• Instructions for the task:
For each line in the records, produce an exact copy.

(Stored data entries)
-*-

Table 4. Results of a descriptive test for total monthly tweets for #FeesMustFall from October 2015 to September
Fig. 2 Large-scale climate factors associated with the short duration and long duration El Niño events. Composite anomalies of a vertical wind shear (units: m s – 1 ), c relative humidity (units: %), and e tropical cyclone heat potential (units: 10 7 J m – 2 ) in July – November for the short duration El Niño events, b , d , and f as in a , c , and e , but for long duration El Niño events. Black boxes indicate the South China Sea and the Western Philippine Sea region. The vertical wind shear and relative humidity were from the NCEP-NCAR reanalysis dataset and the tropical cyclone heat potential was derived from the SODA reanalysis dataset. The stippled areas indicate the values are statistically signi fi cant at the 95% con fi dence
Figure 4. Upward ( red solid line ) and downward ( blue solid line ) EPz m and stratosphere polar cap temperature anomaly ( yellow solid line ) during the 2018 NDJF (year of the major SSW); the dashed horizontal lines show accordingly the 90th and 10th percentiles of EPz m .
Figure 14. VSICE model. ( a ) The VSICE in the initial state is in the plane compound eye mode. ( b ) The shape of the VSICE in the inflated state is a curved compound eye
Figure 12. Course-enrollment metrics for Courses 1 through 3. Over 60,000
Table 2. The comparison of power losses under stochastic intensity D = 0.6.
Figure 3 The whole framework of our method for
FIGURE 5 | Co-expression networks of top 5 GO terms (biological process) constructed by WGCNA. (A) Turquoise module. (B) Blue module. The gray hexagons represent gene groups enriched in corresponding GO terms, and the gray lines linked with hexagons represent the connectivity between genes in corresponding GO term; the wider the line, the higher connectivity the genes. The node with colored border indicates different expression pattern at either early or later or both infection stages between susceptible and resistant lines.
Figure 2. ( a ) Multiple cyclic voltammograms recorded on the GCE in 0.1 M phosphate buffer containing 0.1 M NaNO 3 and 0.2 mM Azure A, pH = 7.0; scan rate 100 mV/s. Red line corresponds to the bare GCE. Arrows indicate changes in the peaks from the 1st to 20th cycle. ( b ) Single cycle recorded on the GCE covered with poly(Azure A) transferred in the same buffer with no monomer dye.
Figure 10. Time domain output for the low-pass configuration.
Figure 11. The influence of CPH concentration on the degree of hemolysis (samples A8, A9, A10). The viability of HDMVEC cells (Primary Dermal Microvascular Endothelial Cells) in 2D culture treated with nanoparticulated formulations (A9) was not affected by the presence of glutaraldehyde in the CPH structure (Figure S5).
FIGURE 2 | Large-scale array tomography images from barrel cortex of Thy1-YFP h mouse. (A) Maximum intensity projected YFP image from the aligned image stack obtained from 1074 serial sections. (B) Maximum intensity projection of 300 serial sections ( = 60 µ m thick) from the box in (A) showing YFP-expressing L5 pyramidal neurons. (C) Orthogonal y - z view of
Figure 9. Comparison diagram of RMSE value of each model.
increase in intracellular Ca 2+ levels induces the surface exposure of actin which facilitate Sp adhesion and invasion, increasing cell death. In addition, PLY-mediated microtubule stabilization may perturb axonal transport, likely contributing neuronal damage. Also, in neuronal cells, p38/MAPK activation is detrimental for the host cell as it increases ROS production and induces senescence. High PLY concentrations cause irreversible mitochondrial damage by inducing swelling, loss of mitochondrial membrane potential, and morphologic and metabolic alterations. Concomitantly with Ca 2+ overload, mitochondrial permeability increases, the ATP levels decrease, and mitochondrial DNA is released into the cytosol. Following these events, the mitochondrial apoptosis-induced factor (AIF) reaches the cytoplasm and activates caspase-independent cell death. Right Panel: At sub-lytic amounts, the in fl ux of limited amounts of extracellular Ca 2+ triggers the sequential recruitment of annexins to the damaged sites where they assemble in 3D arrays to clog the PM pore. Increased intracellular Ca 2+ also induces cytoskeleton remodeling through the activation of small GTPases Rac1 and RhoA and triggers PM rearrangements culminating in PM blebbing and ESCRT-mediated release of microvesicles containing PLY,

-*-

• Task result:
Table 4. Results of a descriptive test for total monthly tweets for #FeesMustFall from October 2015 to September
Fig. 2 Large-scale climate factors associated with the short duration and long duration El Niño events. Composite anomalies of a vertical wind shear (units: m s – 1 ), c relative humidity (units: %), and e tropical cyclone heat potential (units: 10 7 J m – 2 ) in July – November for the short duration El Niño events, b , d , and f as in a , c , and e , but for long duration El Niño events. Black boxes indicate the South China Sea and the Western Philippine Sea region. The vertical wind shear and relative humidity were from the NCEP-NCAR reanalysis dataset and the tropical cyclone heat potential was derived from the SODA reanalysis dataset. The stippled areas indicate the values are statistically signi fi cant at the 95% con fi dence
Figure 4. Upward ( red solid line ) and downward ( blue solid line ) EPz m and stratosphere polar cap temperature anomaly ( yellow solid line ) during the 2018 NDJF (year of the major SSW); the dashed horizontal lines show accordingly the 90th and 10th percentiles of EPz m .
Figure 14. VSICE model. ( a ) The VSICE in the initial state is in the plane compound eye mode. ( b ) The shape of the VSICE in the inflated state is a curved compound eye
Figure 12. Course-enrollment metrics for Courses 1 through 3. Over 60,000
Table 2. The comparison of power losses under stochastic intensity D = 0.6.
Figure 3 The whole framework of our method for
FIGURE 5 | Co-expression networks of top 5 GO terms (biological process) constructed by WGCNA. (A) Turquoise module. (B) Blue module. The gray hexagons represent gene groups enriched in corresponding GO terms, and the gray lines linked with hexagons represent the connectivity between genes in corresponding GO term; the wider the line, the higher connectivity the genes. The node with colored border indicates different expression pattern at either early or later or both infection stages between susceptible and resistant lines.
Figure 2. ( a ) Multiple cyclic voltammograms recorded on the GCE in 0.1 M phosphate buffer containing 0.1 M NaNO 3 and 0.2 mM Azure A, pH = 7.0; scan rate 100 mV/s. Red line corresponds to the bare GCE. Arrows indicate changes in the peaks from the 1st to 20th cycle. ( b ) Single cycle recorded on the GCE covered with poly(Azure A) transferred in the same buffer with no monomer dye.
Figure 10. Time domain output for the low-pass configuration.
Figure 11. The influence of CPH concentration on the degree of hemolysis (samples A8, A9, A10). The viability of HDMVEC cells (Primary Dermal Microvascular Endothelial Cells) in 2D culture treated with nanoparticulated formulations (A9) was not affected by the presence of glutaraldehyde in the CPH structure (Figure S5).
FIGURE 2 | Large-scale array tomography images from barrel cortex of Thy1-YFP h mouse. (A) Maximum intensity projected YFP image from the aligned image stack obtained from 1074 serial sections. (B) Maximum intensity projection of 300 serial sections ( = 60 µ m thick) from the box in (A) showing YFP-expressing L5 pyramidal neurons. (C) Orthogonal y - z view of
Figure 9. Comparison diagram of RMSE value of each model.
increase in intracellular Ca 2+ levels induces the surface exposure of actin which facilitate Sp adhesion and invasion, increasing cell death. In addition, PLY-mediated microtubule stabilization may perturb axonal transport, likely contributing neuronal damage. Also, in neuronal cells, p38/MAPK activation is detrimental for the host cell as it increases ROS production and induces senescence. High PLY concentrations cause irreversible mitochondrial damage by inducing swelling, loss of mitochondrial membrane potential, and morphologic and metabolic alterations. Concomitantly with Ca 2+ overload, mitochondrial permeability increases, the ATP levels decrease, and mitochondrial DNA is released into the cytosol. Following these events, the mitochondrial apoptosis-induced factor (AIF) reaches the cytoplasm and activates caspase-independent cell death. Right Panel: At sub-lytic amounts, the in fl ux of limited amounts of extracellular Ca 2+ triggers the sequential recruitment of annexins to the damaged sites where they assemble in 3D arrays to clog the PM pore. Increased intracellular Ca 2+ also induces cytoskeleton remodeling through the activation of small GTPases Rac1 and RhoA and triggers PM rearrangements culminating in PM blebbing and ESCRT-mediated release of microvesicles containing PLY,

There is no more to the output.